Ces exemples sont malheureusement légion : les chutes de hauteur tuent chaque année plusieurs dizaines d’ouvriers et d’artisans. Le 13 mars dernier, un ouvrier de 45 ans est mort en Corse des suites de ses blessures après une chute d’un échafaudage. Une semaine plus tôt dans les Vosges, c’est un artisan menuisier de 32 ans qui se blesse gravement après une chute de cinq mètres. Pour forcer les employeurs à respecter la législation, qui interdit par exemple de travailler perché sur une échelle, les pouvoirs des inspecteurs et contrôleurs du travail ont peu à peu été étendus : depuis 2016, avant l’élection de Macron, ils peuvent arrêter un chantier dans tous les secteurs d’activités (industrie, tertiaire, maintenance.…) et plus seulement dans le BTP. Cet arrêt des travaux est si pénalisant qu’en général les entreprises trouvent rapidement des solutions pour sécuriser le travail de leurs salariés.

« Peur de la sanction » ou bienveillance vis-à-vis des employeurs ?

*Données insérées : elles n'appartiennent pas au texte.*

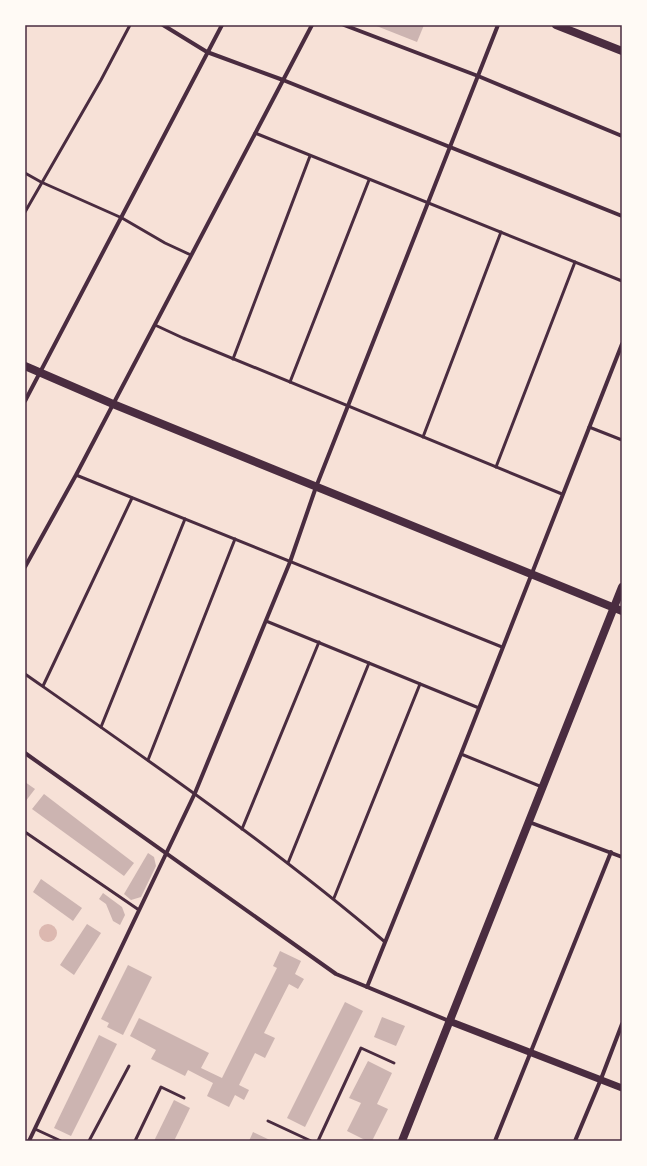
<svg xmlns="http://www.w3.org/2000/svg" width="647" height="1166" font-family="Figtree,sans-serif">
<rect width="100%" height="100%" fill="#f7e1d7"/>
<circle fill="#dcb8b0" cx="48" cy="933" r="9"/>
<g fill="#ccb4b1">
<polygon points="374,25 424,25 417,42"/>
<polygon points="25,782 35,789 25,802"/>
<polygon points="44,794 134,863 124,876 32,809"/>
<polygon points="148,853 154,857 156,866 141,897 131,900 124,894"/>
<polygon points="41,879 82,908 73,921 33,892"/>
<polygon points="103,893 122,907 125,915 120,925 113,921 106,904 99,899"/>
<polygon points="87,924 101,933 74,975 60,965"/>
<polygon points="280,951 301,961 295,974 304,979 298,989 289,984 264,1033 275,1038 265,1058 255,1053 239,1085 249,1090 244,1100 235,1095 229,1107 207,1096 213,1083 188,1070 185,1076 151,1059 156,1050 130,1036 139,1018 209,1053 201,1068 222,1078 277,968 273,966"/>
<polygon points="128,965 152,977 123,1035 107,1027 109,1023 101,1019"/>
<polygon points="345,1002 363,1011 305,1127 287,1118"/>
<polygon points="382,1017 405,1026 396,1046 374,1037"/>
<polygon points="99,1035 117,1044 71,1136 54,1128"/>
<polygon points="368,1061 392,1073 377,1104 388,1109 372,1141 367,1141 347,1131 361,1103 349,1098"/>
<polygon points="174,1100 190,1108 174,1141 154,1141"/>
<polygon points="253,1132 272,1141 249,1141"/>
</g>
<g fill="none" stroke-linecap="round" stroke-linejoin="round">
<g stroke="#4a2c40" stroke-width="3">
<polyline points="255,133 622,281"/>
<polyline points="25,173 41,182 122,218 165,243 191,255"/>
<polyline points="25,212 101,80 130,25"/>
<polyline points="155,325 183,338 562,494"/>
<polyline points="233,359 310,156"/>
<polyline points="290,382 369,180"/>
<polyline points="589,427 622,440"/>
<polyline points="423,437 501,232"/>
<polyline points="496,467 575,262"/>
<polyline points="76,475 502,647"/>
<polyline points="266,621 479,708"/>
<path d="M25 674C148 760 271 845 385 942"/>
<polyline points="43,686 132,498"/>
<polyline points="101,727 185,519"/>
<polyline points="461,754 542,787"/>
<polyline points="148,760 235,539"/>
<polyline points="242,829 319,642"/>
<polyline points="25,832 139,910"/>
<polyline points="288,863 369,663"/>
<polyline points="334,898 420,684"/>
<polyline points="268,1121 311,1141"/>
<polyline points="35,1129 61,1141"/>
<polyline points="89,1141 129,1066"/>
<polyline points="135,1141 161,1087 184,1098"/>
<polyline points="318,1141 361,1048 394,1063"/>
</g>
<g stroke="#4a2c40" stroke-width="4">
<polyline points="163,25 207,52 283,80 622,216"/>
<polyline points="344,25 478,76 622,136"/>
<polyline points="25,401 222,25"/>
<polyline points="25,567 76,475 312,25"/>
<polyline points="25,753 336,974 449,1021"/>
<polyline points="529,822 622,857"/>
<polyline points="367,987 461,754 622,344"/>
<polyline points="29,1141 195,793 290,562 316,487 498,25"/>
<polyline points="495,1141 611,852"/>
<polyline points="575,1141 601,1079 622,1024"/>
</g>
<polyline stroke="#4a2c40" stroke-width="7" points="449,1021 622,1088"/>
<g stroke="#4a2c40" stroke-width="8">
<polyline points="556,25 622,51"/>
<polyline points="25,366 113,404 622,611"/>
<polyline points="402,1141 622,587"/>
</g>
</g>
<rect width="647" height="1166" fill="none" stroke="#fffaf5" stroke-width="52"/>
<rect x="26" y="26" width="595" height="1114" fill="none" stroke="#4a2c40" stroke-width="1.5"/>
</svg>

« C’est la démonstration que les employeurs, quelle que soit la taille des entreprises, ne comprennent qu’une chose : la peur de la sanction, quelle que soit sa forme – une condamnation pénale ou civile, une injonction ou un arrêt d’activité… », estiment des inspecteurs du travail membres de la CGT [3]. « En cas de constat d’exposition des salariés à des fumées cancérogènes, je n’ai jamais entendu aucun employeur me dire : nous avons déjà sollicité des organismes de prévention pour mettre des mesures en place, ajoute Gérald Le Corre, responsable santé au travail pour la CGT de Seine-Maritime. En général, on est plutôt dans le déni du risque. » Un déni que certains salariés paient cher : entre 11 000 et 23 000 nouveaux cancers professionnels sont dépistés en France chaque année [4], en plus des accidents graves ou morteLa bienveillance prônée par le rapport Lecocq, serait-elle en mesure de sauver ces vies, mieux que les contraintes légales et « la peur de la sanction » ? « Il ne faut pas fonder l’incitation à la prévention sur la seule menace de sanctions », écrivent ainsi la députée Charlotte Lecocq, et ses co-auteurs, le consultant Bruno Dupuis et Henri Forest, ancien secrétaire confédéral de la CFDT. Cette vision étonne, au regard d’autres politiques publiques, comme celle menée en matière de sécurité routière. « C’est comme si on disait : « On n’a qu’à pas rouler trop vite, après tout, on sait bien que c’est dangereux. » On ne mettrait aucune contrainte : pas de radars, pas de contraventions, pas de retraits de permis, aucune condamnation. Qui oserait prétendre que cela peut fonctionner ? », illustrent plusieurs experts en santé au travail.